Can I use a different yarn weight for this bunny comforter?

The pattern is written for light/worsted weight (8ply) yarn with a 5mm hook. You can go up to a true worsted or even a bulky for a larger, chunkier comforter — just know the finished size will increase noticeably and you'll need more yarn than the 15g per color listed.

How big does the granny square blanket body come out?

The pattern doesn't give a finished size measurement, but a 12-round granny square in worsted weight on a 5mm hook typically works out to around 25–30cm (10–12 inches) square. Exact size depends on your personal tension.

Is this pattern safe to make for a newborn?

Yes — the pattern specifically calls for yarn-embroidered facial features instead of plastic safety eyes, which makes it much safer for babies. Just make sure your stuffing is secured well inside the head and all yarn tails are woven in thoroughly before gifting.

I've never made a granny square before — will I be okay with this pattern?

The granny square section is beginner-friendly on its own, but the rest of the pattern — working in spirals, shaping the head, constructing the ears — does require some confidence with basic techniques. If you've made a few amigurumi before, you'll be totally fine.

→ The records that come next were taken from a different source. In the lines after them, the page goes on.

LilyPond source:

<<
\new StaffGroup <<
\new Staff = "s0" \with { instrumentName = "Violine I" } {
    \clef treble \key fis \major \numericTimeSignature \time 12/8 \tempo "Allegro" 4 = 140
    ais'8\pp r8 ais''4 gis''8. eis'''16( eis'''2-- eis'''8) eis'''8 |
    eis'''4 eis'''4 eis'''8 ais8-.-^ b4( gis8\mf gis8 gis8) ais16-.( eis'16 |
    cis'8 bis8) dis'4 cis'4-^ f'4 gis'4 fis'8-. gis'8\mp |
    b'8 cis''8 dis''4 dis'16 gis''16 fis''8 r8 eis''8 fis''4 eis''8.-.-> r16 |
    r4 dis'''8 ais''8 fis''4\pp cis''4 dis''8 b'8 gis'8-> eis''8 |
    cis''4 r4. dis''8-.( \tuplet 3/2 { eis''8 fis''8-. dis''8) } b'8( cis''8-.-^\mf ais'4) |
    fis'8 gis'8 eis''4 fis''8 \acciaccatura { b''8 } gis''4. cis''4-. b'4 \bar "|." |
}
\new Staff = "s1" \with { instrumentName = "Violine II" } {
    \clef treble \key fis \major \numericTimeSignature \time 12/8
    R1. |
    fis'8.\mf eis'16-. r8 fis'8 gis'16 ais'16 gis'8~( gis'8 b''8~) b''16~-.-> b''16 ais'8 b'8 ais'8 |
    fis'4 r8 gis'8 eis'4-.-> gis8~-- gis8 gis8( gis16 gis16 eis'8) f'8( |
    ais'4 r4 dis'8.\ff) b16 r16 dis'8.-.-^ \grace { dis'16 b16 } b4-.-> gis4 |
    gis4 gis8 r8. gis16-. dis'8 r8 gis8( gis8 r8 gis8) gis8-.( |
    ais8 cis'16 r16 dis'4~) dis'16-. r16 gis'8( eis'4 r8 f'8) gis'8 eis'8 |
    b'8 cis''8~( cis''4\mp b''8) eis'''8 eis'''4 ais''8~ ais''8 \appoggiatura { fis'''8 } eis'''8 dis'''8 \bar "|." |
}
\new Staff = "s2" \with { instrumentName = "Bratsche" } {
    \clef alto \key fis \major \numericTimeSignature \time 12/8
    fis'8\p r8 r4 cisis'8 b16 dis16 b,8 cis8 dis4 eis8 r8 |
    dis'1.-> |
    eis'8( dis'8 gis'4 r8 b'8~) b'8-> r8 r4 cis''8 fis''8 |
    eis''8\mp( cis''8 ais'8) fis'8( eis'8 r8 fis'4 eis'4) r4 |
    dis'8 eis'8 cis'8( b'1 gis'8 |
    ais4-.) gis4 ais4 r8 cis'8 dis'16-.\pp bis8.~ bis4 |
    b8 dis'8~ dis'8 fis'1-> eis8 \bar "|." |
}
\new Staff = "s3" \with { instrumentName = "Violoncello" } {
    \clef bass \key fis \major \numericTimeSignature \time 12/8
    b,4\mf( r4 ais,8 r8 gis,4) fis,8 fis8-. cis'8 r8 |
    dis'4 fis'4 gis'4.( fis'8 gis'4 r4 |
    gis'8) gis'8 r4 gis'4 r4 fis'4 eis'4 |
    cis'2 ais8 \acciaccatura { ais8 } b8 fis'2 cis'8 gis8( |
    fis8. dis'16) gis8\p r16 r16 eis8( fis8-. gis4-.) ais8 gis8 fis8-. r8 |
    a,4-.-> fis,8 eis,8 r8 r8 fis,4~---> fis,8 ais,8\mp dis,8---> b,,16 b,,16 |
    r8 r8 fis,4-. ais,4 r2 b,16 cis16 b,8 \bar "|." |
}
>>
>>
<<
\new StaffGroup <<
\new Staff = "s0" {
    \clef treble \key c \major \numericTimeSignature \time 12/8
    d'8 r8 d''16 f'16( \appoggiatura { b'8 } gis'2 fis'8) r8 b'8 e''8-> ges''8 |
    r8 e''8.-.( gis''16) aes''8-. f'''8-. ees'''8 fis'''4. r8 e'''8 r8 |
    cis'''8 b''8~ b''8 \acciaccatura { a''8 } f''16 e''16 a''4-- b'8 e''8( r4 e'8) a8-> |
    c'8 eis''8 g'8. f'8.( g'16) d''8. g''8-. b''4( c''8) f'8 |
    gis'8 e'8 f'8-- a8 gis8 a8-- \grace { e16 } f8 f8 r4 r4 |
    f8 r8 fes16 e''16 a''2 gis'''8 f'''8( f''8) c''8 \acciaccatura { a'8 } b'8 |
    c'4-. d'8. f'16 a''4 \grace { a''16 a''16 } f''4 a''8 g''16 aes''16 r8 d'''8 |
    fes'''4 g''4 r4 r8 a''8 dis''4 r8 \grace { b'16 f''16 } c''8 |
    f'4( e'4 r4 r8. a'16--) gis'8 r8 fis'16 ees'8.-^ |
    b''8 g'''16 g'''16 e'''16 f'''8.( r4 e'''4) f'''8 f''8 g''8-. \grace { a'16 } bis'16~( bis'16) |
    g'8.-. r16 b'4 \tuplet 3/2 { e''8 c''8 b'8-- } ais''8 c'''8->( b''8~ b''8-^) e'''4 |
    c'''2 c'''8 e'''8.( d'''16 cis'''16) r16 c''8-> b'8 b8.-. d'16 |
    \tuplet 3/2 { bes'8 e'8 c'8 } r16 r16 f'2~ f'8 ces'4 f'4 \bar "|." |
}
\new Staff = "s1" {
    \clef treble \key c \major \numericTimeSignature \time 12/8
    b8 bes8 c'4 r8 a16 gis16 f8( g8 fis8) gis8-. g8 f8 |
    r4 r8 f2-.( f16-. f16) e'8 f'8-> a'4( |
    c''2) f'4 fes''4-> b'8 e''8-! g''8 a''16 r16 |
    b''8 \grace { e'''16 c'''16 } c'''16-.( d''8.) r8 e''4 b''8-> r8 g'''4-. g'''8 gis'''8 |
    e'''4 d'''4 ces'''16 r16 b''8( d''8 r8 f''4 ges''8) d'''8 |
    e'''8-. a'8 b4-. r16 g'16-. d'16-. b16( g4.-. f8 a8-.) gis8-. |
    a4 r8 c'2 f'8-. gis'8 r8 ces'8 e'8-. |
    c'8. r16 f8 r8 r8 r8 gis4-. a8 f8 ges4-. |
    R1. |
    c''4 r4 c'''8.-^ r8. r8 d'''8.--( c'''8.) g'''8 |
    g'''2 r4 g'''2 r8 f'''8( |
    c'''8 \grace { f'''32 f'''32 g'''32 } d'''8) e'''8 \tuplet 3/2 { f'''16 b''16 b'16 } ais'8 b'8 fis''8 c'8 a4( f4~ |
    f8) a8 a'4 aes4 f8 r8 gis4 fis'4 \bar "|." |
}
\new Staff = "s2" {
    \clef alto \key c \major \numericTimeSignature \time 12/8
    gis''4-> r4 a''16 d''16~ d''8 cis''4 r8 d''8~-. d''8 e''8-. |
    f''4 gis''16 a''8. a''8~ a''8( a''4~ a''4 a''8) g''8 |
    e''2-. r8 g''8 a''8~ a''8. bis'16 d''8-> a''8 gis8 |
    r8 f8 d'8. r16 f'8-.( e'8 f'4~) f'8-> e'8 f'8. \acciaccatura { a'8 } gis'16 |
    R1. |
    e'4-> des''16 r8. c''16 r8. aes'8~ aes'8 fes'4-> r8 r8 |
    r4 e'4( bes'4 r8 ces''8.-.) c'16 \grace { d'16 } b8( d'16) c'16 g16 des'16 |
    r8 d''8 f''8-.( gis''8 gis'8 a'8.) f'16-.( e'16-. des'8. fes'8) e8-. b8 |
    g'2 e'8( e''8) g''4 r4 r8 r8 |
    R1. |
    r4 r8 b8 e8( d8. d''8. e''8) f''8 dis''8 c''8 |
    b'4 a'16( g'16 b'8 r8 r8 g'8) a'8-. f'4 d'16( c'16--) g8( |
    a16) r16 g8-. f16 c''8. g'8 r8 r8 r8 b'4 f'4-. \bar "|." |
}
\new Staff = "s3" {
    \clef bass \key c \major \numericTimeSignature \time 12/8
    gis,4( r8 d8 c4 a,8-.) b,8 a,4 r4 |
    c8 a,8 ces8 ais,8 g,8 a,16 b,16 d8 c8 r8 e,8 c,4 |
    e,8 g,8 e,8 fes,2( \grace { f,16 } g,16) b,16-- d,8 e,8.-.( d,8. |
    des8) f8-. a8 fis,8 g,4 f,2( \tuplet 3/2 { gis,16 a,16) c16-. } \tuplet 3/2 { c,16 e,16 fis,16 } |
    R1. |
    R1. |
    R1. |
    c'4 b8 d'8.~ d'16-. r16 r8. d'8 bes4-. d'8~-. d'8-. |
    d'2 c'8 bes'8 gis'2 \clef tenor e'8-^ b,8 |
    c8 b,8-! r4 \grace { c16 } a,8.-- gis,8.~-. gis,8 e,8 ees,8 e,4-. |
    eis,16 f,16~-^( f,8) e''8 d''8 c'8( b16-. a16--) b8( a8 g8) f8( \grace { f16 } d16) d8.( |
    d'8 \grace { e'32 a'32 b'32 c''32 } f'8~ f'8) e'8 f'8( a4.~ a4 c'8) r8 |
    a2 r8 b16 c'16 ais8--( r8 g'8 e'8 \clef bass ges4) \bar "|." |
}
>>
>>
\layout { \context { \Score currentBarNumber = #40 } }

The stitch count at Round 1 of the Arms says 'work 5sc' but then shows (6sc) — which is correct?

This is a note-worthy quirk in the source: the instruction says to work 5sc into the chain, but the count in brackets reads 6sc. This appears to be because the starting chain itself acts as the 6th stitch in some interpretations. Try working 6sc total into the chain and check your count at the end of Round 2 — you should have 12sc, which confirms the 6sc start.

Can I make the blanket body in a different stitch pattern instead of granny squares?

Absolutely — any flat square of roughly the same dimensions will work as the body. A solid dc grid, a simple shell stitch square, or even a flat sc square would all work. Just aim for a similar finished size so the bunny head stays proportional to the blanket.